From my study and observations, it seems to me that a dialogue could take the following form. I offer it as a starter to serious discussion not as a final statement:
  1. Agreement as to the authority of Scripture, the truth of the Creeds, the truth of the classic Anglican Formularies of the Province.
  2. Agreement that sexual norms and relations are secondary doctrines in that they presuppose not only the great dogmas of the Trinity and the Person of Christ, but also the doctrines of revelation, creation, sin, salvation, redemption and sanctification.
  3. Agreement that the two great commandments are to love God and to love the neighbor and that the Church is to obey the Great Commission to evangelize, teach and baptize.
  4. Agreement that right now each Province is autonomous and has the right to make its own decisions before God, even as it is seeks advice from other Provinces, always attempting to stay in meaningful communion with them.
  5. Agreement on the following areas of sexuality and human relations:
    (a) That God has made all of us in his image and after his likeness.
    (b) That God has made all of us to be in a right relation with him in order to serve and obey him in this life and the life to come.
    (c) That each of us is biologically a male or a female.
    (d) That it is possible that some of us have a sexual drive or orientation that is not wholly in accord with our biological make-up.
    (e) That each of us as a baptized child of God and with the help of the indwelling Spirit, is to remain chaste, avoiding all forms of fornication.
    (f) That isolated, irregular sexual intimacies with the same or opposite sex are sinful before God. Fornication and/or adultery are always sins.
    (g) That living-in arrangements between a man and a women, a man and a man, or a woman and a woman, which are not within a clear, covenanted and blessed union are sinful, one aspect of fornication.
    (h) That the Scriptures and the Lord Jesus call for the union of a man and woman as one flesh for life in holy matrimony as that which is pleasing to God.
    (i) That serial monogamy and easy divorce and remarriage for church members as practiced in the ECUSA is not right or pleasing to God.
    (j) That God calls some people to a deliberate celibacy as a vocation before him.
    (k) That holy friendship between persons of the same sex can be wholly good.
  6. Agreement that there is substantial disagreement in two areas: first, whether God calls all who do not marry to a life of purity and chastity with sexual abstinence; and second, whether God does bless faithful, covenanted unions of same-sex couples who genuinely seek to love God and service him.

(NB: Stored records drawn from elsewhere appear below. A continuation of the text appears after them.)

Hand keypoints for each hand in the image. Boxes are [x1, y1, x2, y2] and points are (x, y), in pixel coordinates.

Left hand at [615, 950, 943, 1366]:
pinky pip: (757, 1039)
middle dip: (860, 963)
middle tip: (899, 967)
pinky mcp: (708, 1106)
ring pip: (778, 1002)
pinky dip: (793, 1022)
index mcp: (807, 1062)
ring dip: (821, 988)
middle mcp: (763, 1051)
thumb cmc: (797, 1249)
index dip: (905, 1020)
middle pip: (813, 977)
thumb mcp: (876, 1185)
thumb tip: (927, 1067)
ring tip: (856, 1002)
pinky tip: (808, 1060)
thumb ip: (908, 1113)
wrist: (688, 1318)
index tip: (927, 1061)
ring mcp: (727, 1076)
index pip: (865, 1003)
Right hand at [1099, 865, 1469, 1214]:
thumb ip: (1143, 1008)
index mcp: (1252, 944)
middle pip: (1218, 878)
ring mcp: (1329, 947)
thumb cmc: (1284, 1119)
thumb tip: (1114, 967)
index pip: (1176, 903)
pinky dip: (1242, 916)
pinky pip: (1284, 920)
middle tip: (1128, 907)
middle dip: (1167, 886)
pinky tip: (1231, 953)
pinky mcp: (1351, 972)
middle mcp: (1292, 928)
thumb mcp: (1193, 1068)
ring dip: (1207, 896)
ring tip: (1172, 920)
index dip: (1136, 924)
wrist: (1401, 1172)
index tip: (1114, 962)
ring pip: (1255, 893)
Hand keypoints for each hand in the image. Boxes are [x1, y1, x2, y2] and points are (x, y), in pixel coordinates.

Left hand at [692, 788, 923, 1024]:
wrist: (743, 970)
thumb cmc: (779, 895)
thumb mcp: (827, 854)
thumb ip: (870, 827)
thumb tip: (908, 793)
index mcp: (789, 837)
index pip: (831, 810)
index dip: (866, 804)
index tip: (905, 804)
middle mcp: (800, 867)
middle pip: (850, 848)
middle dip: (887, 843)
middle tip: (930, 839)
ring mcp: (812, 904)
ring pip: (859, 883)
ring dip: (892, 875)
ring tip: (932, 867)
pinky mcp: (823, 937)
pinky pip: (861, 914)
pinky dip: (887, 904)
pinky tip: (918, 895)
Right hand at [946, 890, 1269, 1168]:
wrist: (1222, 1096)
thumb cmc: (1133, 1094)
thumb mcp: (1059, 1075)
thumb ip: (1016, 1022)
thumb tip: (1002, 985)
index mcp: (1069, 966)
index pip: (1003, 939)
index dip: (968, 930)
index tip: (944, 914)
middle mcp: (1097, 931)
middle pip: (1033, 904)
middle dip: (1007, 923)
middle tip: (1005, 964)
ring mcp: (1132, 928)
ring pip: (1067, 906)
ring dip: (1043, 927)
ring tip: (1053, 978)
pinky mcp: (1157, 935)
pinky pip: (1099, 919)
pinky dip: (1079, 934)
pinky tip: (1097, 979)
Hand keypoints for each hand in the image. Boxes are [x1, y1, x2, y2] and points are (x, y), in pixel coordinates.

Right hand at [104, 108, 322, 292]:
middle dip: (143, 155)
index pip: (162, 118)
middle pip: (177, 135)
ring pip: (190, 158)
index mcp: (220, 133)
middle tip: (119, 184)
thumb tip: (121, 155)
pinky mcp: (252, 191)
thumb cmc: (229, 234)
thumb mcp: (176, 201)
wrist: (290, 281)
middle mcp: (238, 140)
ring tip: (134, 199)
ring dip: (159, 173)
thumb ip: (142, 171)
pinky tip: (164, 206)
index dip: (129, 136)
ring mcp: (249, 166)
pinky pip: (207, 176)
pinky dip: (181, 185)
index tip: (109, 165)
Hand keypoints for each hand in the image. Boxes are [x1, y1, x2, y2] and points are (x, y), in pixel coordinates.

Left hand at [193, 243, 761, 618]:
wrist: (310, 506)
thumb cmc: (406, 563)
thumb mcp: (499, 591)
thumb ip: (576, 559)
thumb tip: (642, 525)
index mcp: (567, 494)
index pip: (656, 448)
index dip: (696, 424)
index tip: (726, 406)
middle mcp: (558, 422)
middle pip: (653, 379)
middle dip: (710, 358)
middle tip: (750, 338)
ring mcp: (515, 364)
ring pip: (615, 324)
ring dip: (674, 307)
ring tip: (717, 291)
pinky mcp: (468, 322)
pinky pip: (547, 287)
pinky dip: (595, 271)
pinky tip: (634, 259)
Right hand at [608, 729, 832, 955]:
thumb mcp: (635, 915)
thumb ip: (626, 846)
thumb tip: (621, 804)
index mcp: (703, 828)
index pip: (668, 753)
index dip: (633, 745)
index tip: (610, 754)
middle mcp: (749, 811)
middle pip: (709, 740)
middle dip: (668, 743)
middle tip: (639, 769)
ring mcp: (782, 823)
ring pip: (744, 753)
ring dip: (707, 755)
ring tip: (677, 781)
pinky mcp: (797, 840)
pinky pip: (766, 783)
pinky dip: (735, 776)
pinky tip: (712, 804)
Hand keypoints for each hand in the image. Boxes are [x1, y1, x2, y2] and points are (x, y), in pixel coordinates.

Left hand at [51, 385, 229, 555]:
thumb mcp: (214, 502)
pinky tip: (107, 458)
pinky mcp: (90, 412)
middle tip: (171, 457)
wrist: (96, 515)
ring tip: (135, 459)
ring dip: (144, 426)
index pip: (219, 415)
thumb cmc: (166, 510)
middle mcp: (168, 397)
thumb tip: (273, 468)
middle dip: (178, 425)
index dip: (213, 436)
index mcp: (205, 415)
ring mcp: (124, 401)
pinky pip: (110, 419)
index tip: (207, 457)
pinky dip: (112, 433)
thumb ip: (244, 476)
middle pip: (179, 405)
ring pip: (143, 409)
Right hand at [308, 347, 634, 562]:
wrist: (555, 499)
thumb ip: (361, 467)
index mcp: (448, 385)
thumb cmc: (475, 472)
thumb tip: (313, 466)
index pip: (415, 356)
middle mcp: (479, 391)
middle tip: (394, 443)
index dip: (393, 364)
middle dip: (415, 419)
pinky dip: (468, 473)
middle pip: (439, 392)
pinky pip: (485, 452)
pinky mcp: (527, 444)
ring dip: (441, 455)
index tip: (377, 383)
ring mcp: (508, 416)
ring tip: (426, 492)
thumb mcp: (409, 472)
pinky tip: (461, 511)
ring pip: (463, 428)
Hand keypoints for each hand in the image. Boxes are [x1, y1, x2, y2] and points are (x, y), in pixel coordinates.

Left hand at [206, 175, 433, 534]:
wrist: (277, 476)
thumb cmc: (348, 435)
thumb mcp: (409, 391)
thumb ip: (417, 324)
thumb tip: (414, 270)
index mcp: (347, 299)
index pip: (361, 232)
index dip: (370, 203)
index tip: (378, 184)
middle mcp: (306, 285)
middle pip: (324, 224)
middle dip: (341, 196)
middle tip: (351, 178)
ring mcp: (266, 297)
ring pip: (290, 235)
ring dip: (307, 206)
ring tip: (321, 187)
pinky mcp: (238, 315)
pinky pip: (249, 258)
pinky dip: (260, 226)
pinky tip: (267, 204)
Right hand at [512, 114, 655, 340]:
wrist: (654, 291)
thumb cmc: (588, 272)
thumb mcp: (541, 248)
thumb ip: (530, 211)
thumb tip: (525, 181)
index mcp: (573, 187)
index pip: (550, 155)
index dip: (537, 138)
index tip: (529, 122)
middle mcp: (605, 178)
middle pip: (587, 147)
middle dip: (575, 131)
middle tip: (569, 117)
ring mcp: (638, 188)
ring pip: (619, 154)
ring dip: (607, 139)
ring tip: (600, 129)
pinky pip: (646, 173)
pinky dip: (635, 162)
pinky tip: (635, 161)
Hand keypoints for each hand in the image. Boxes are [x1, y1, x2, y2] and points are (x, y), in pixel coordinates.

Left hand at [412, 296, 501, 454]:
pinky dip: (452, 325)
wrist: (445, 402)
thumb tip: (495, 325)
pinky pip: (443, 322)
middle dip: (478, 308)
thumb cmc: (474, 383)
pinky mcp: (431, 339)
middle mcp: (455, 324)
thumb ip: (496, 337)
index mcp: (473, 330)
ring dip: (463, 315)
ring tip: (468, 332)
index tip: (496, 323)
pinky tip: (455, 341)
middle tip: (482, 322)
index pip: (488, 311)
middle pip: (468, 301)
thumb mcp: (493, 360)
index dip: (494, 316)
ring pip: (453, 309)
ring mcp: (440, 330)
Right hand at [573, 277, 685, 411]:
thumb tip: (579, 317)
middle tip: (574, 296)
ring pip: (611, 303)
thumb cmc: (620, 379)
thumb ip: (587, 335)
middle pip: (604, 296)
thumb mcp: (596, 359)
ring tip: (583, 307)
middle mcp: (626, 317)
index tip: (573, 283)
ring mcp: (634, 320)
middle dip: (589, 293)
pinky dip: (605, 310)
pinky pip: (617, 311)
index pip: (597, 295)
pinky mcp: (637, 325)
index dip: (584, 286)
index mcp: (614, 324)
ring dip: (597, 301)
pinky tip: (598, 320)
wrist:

If the Gay leadership were to hear from the Network leadership a genuine commitment to a traditional, biblical and high view of sexual relations then I do no doubt but that it would recognize that its “opponents” were changing, ready to abandon their own lax discipline in terms of pre-marital sex and remarriage of clergy and laity in church after divorce. Right now the Network leadership seems very hypocritical to the Gay leadership for it condemns same-sex partnerships while tolerating in its midst living-in arrangements by heterosexual couples and serial monogamy amongst clergy and laity.

If the Network leadership were to hear from the Gay leadership how they read and interpret Scripture, that they claim to use the same methods as those which led to the acceptance of women’s ordination, and that they believe that human experience testifies that same-sex covenanted unions can be blessed of God, then it may be more understanding & tolerant of this one and only one aspect of homosexuality – the possibility that some genuine, faithful, covenanted unions can and do exhibit signs of the love of God.

It is possible that this Dialogue will not achieve any specific resolutions and agreements. However, it will increase understanding and it should enable the Network to be clear as to why it will either stay in the ECUSA or leave it to attempt to form a new North American Province of the Anglican Communion of Churches.

A final comment. If The Network chooses to leave the ECUSA very soon, then it still needs to sort out its doctrine and practice of sexuality for there is some truth in the charge of hypocrisy made by the Gays in terms of the lax attitudes to heterosexual relations tolerated by the Network in its membership, its teaching and its pastoral practice.